-- Record set follows --
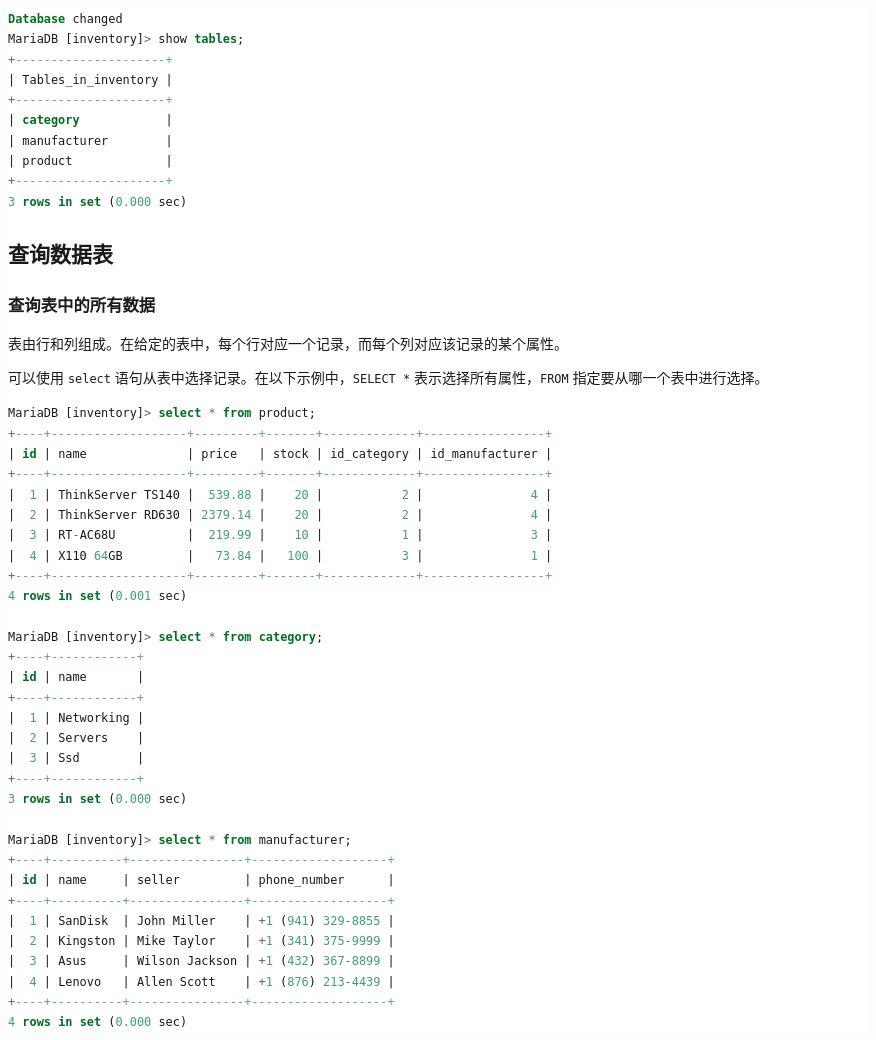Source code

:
 ```sql
Database changed
MariaDB [inventory]> show tables;
+---------------------+
| Tables_in_inventory |
+---------------------+
| category            |
| manufacturer        |
| product             |
+---------------------+
3 rows in set (0.000 sec)
```

## 查询数据表

### 查询表中的所有数据

表由行和列组成。在给定的表中，每个行对应一个记录，而每个列对应该记录的某个属性。

可以使用 `select` 语句从表中选择记录。在以下示例中，`SELECT *` 表示选择所有属性，`FROM` 指定要从哪一个表中进行选择。

```sql
MariaDB [inventory]> select * from product;
+----+-------------------+---------+-------+-------------+-----------------+
| id | name              | price   | stock | id_category | id_manufacturer |
+----+-------------------+---------+-------+-------------+-----------------+
|  1 | ThinkServer TS140 |  539.88 |    20 |           2 |               4 |
|  2 | ThinkServer RD630 | 2379.14 |    20 |           2 |               4 |
|  3 | RT-AC68U          |  219.99 |    10 |           1 |               3 |
|  4 | X110 64GB         |   73.84 |   100 |           3 |               1 |
+----+-------------------+---------+-------+-------------+-----------------+
4 rows in set (0.001 sec)

MariaDB [inventory]> select * from category;
+----+------------+
| id | name       |
+----+------------+
|  1 | Networking |
|  2 | Servers    |
|  3 | Ssd        |
+----+------------+
3 rows in set (0.000 sec)

MariaDB [inventory]> select * from manufacturer;
+----+----------+----------------+-------------------+
| id | name     | seller         | phone_number      |
+----+----------+----------------+-------------------+
|  1 | SanDisk  | John Miller    | +1 (941) 329-8855 |
|  2 | Kingston | Mike Taylor    | +1 (341) 375-9999 |
|  3 | Asus     | Wilson Jackson | +1 (432) 367-8899 |
|  4 | Lenovo   | Allen Scott    | +1 (876) 213-4439 |
+----+----------+----------------+-------------------+
4 rows in set (0.000 sec)
```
-- Record set concluded --
■ Action item
Wherever the string "name" occurs in the listing, return the line it sits on.

■ Answer space
| id | name              | price   | stock | id_category | id_manufacturer |
| id | name       |
| id | name     | seller         | phone_number      |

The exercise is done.